Из цикла рассказов «Там, где будет мой дом» | страница 35



Девиц препроводили в погреб быстро, тихо и незаметно — а вскорости сумерки огласились пьяным женским хихиканьем, похотливыми взвизгами и дружным радостным хохотом, словно бы в сарае и впрямь тискали подвыпивших потаскушек. Хохот звучал настолько искренне, что сбил с толку даже Лейра с Шеккихом: они твердо знали, что никаких девок в сарае нет и быть не может — но откуда взялось столь неподдельное веселье?

А причина для веселья была куда как веской: ведь жеманно хихикал и кокетливо взвизгивал не кто иной, как угрюмец Динен, причем выражение вселенской мрачности не покидало его лица ни на миг. Прочие пограничники, глядя на него, помирали со смеху.

— Как ты думаешь, скоро начнется? — вполголоса спросил Шекких.

Лейр еле заметно пожал плечами.

— Не знаю, — тихо ответил он. — Обычно нападают незадолго до рассвета. Чтобы мы все вымотались, перепились и заснули беспробудно. В прошлые разы так оно и было. Может, сегодня они сменят тактику и нападут пораньше. На тот случай, если здесь не совсем кромешные дураки сидят. Если у них хоть малая опаска есть, что мы их раскусили и перед рассветом караулим на совесть, могут напасть и раньше.

Ночь сгущалась быстро. Костер, зажженный по случаю Лунноденствия, протянул полупризрачный дымный палец, почти неразличимый в темноте, пощекотал им редкие звезды и угас. Луна понемногу набирала силу, наливалась золотом — сначала медленно, потом все быстрей и быстрей. Сигнальная вышка утонула во мраке и снова вынырнула, перерезав собою надвое посветлевшее небо. Лейр мечтательно улыбнулся, запрокинул голову и завел вполголоса какую-то песню. Слов Шекких не знал, но мотив подхватил в унисон: так было нужно. Двоих ошалевших от усталости лейтенантов неожиданно развезло, и они буйствуют — на свой тихий незаметный лад.
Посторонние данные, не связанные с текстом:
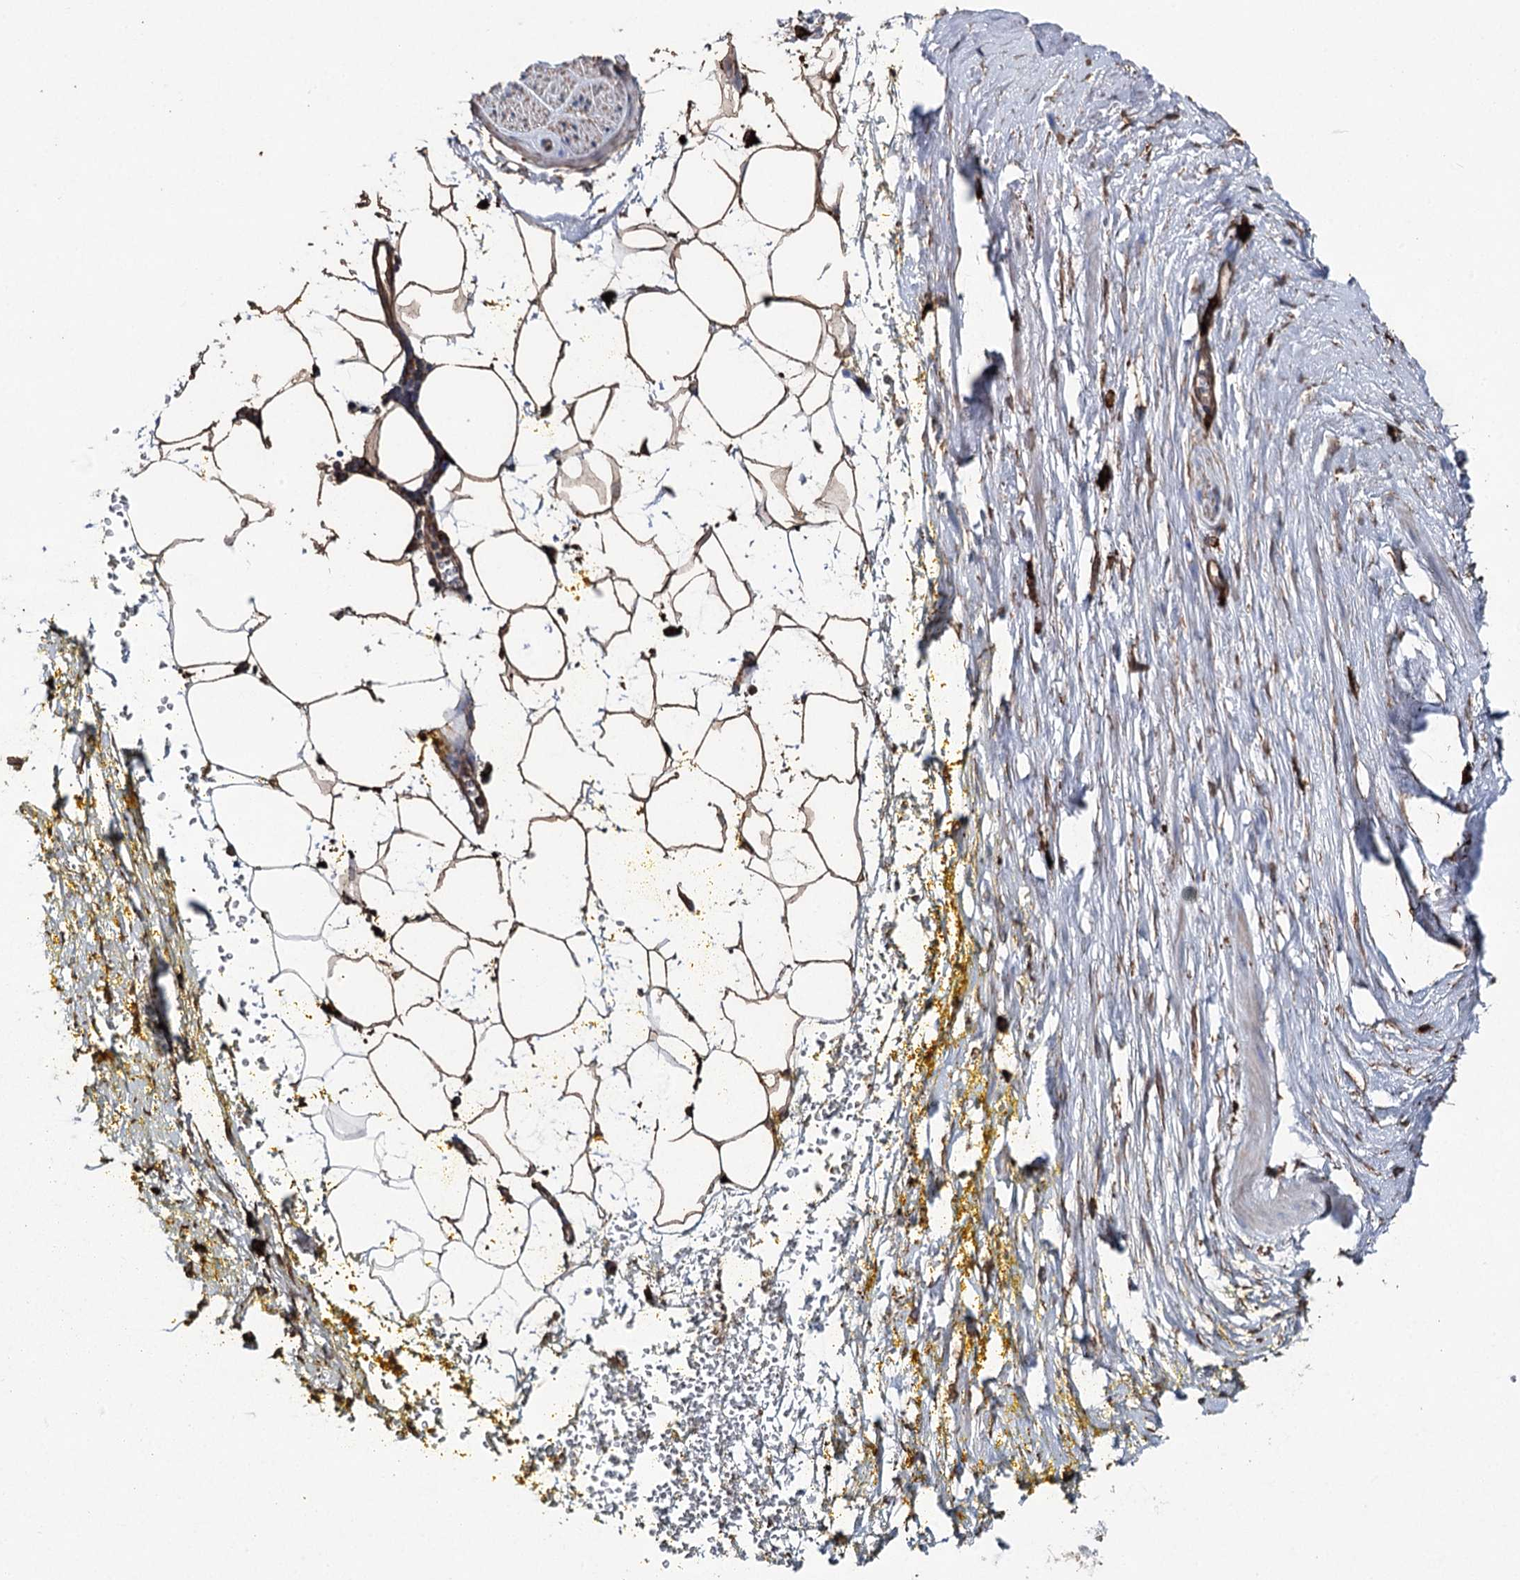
{"staining": {"intensity": "moderate", "quantity": ">75%", "location": "cytoplasmic/membranous"}, "tissue": "adipose tissue", "cell_type": "Adipocytes", "image_type": "normal", "snomed": [{"axis": "morphology", "description": "Normal tissue, NOS"}, {"axis": "morphology", "description": "Adenocarcinoma, Low grade"}, {"axis": "topography", "description": "Prostate"}, {"axis": "topography", "description": "Peripheral nerve tissue"}], "caption": "A histopathology image of adipose tissue stained for a protein displays moderate cytoplasmic/membranous brown staining in adipocytes. (DAB (3,3'-diaminobenzidine) IHC, brown staining for protein, blue staining for nuclei).", "gene": "CLEC4M", "patient": {"sex": "male", "age": 63}}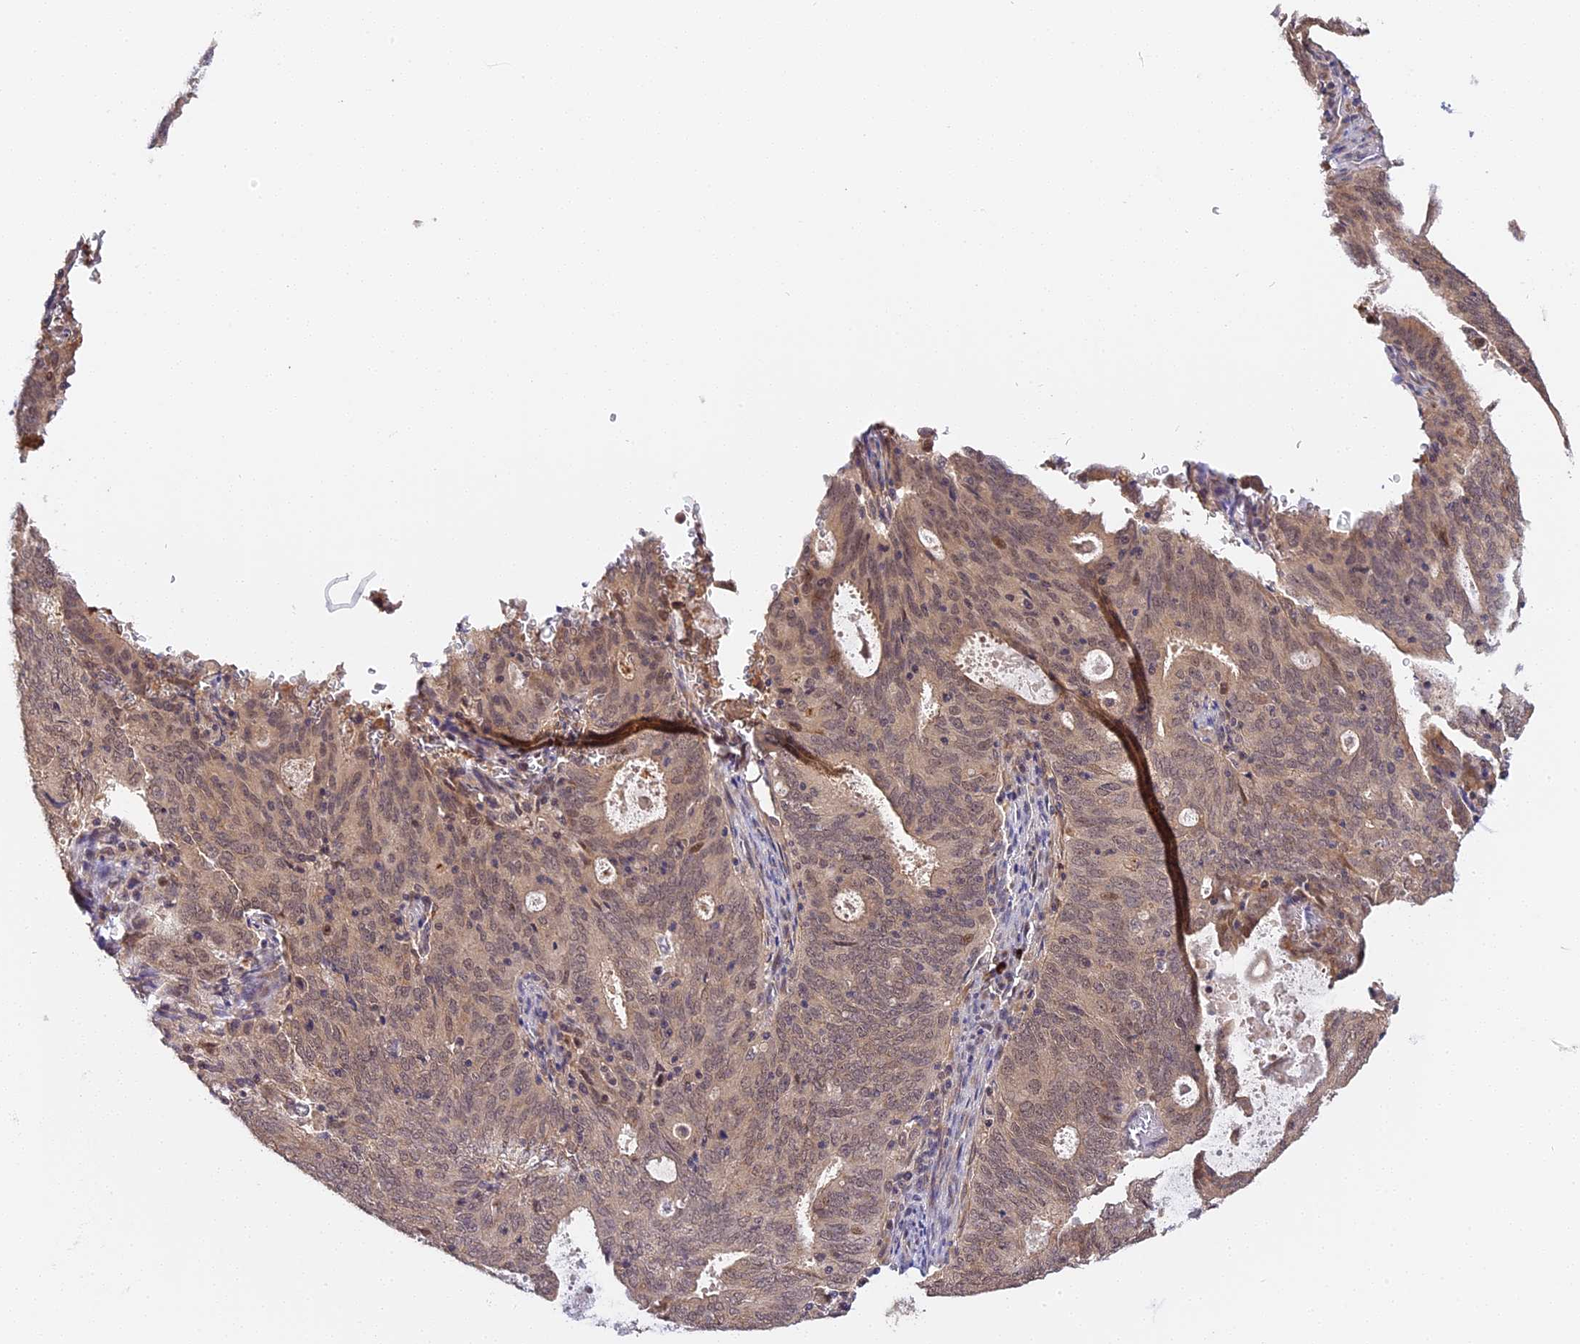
{"staining": {"intensity": "moderate", "quantity": "25%-75%", "location": "cytoplasmic/membranous,nuclear"}, "tissue": "cervical cancer", "cell_type": "Tumor cells", "image_type": "cancer", "snomed": [{"axis": "morphology", "description": "Adenocarcinoma, NOS"}, {"axis": "topography", "description": "Cervix"}], "caption": "Immunohistochemistry (IHC) micrograph of adenocarcinoma (cervical) stained for a protein (brown), which exhibits medium levels of moderate cytoplasmic/membranous and nuclear expression in approximately 25%-75% of tumor cells.", "gene": "IMPACT", "patient": {"sex": "female", "age": 44}}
Так, как и подобает видавшим виды «шуршунчику» и «паучку». С трезвым до остекленения взглядом и умными речами на побледневших губах… вот только и трезвый их взор, и рассудительные речения как бы вроде и не к месту — разве если по этой примете и можно понять, что оба они пьяны до бесчувствия, и назавтра не вспомнят ничего, вот как есть ничего не вспомнят. А что единственный — праздника ради — глоток вина выпит давно, и в глиняные кружки из пузатых пыльных бутылок вода льется, знают только сами лейтенанты.

Лейр начал было новую песню, но на середине оборвал ее, насвистывая задумчиво, потом и вовсе примолк. Невдалеке дрогнула и тяжело закачалась листва: сова снялась с ветки, махнула неслышно крыльями и улетела. Лейр обернулся на шорох, и лунный свет плеснул ему в лицо. У Шеккиха дух занялся: Лейр был так непохож в эту минуту на самого себя, словно его подменили. Отродясь Шекких такого выражения на человеческом лице не видывал. Лейр был собой — но и не собой, человеком — но не только. Облик, который кажется бесстрастным — но лишь оттого, что на него наложили свой отпечаток иные страсти, иные волнения, человеку недоступные и непонятные. Сотни и сотни раз видел Шекких подобные лица — но то все были эльфы… или это лунный свет так причудливо переменил знакомые черты лейтенанта Лазаретной заставы? Лейр ведь человек, и видеть подобное выражение на лице человека было странно, так странно… да полно, Лейр ли это?